Find every line in the records below that contains the word "grega", matching upper and lower case exactly, and copy each of those lines.

[Plain-text document sources]
------------------------------------------------
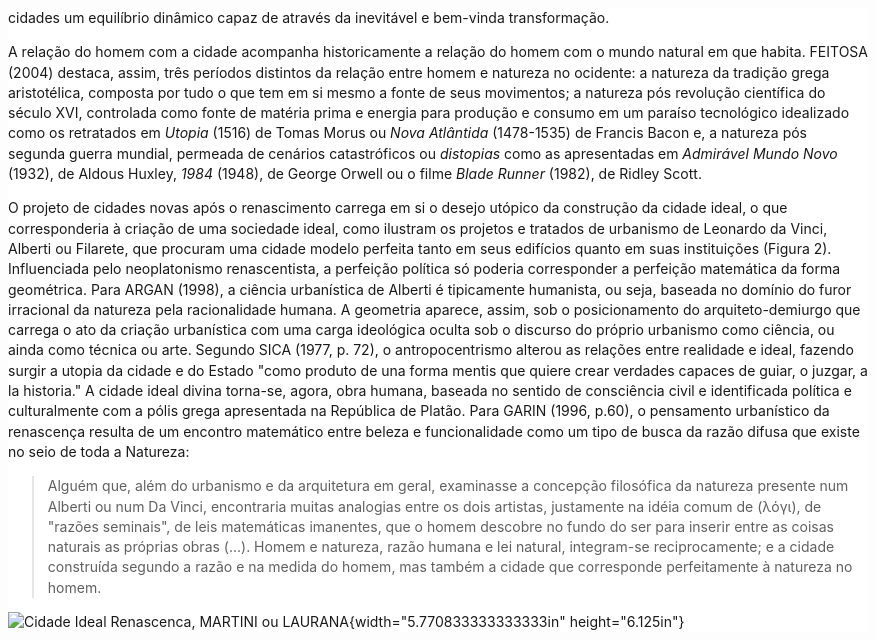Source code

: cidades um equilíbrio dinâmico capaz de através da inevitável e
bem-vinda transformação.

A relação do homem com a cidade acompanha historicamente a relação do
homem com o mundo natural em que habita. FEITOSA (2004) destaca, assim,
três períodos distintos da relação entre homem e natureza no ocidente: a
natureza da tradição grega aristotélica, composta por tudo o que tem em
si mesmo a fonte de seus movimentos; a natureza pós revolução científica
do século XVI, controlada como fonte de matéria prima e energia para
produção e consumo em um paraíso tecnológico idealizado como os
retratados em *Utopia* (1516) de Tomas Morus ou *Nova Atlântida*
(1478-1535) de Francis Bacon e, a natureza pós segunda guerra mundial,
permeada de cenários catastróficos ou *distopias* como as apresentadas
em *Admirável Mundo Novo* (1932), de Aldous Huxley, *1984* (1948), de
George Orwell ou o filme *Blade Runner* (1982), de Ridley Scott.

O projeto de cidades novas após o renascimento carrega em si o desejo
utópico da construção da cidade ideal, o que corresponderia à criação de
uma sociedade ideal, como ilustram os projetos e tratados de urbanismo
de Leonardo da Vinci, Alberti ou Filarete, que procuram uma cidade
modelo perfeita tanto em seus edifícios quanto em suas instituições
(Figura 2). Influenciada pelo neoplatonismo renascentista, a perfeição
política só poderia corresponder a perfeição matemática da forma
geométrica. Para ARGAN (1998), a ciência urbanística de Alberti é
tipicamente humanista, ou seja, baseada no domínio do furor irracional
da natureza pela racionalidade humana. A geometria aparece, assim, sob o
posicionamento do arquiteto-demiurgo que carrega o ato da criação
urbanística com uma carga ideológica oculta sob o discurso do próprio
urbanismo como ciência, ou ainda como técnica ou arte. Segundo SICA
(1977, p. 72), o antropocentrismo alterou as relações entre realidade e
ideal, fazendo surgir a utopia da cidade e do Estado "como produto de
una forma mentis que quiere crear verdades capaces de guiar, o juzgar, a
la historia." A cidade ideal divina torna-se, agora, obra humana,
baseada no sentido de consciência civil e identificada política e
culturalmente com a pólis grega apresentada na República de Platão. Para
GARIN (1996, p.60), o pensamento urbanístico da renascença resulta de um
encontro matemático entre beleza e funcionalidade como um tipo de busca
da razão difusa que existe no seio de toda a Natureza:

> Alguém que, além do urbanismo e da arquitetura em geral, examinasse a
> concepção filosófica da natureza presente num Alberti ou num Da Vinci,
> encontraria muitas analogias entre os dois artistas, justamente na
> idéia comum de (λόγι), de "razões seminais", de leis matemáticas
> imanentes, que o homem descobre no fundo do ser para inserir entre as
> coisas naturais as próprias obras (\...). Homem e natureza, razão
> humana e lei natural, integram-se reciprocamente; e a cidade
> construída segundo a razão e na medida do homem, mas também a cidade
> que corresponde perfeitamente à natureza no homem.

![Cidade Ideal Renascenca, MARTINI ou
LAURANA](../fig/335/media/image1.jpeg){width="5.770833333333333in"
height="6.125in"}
------------------------------------------------
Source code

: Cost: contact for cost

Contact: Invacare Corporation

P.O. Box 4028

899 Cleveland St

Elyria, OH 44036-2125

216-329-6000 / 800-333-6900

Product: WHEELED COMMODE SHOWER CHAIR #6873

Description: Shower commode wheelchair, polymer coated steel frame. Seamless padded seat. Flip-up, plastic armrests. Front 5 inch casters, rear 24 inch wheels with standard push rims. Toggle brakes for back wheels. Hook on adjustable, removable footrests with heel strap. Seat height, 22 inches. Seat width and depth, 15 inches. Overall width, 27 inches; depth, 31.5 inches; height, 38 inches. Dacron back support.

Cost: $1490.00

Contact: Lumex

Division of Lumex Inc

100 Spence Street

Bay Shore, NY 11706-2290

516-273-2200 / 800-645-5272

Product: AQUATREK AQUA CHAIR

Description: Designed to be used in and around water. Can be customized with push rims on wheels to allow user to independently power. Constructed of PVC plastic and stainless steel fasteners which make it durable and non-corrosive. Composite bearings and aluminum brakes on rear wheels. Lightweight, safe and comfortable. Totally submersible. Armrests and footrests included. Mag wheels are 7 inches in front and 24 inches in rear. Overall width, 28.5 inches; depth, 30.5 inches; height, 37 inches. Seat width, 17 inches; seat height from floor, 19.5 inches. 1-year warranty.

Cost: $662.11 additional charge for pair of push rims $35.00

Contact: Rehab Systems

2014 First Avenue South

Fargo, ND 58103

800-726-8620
------------------------------------------------
**EXERCISE SOLUTION**
natureza da tradição grega aristotélica, composta por tudo o que tem em
culturalmente com a pólis grega apresentada na República de Platão. Para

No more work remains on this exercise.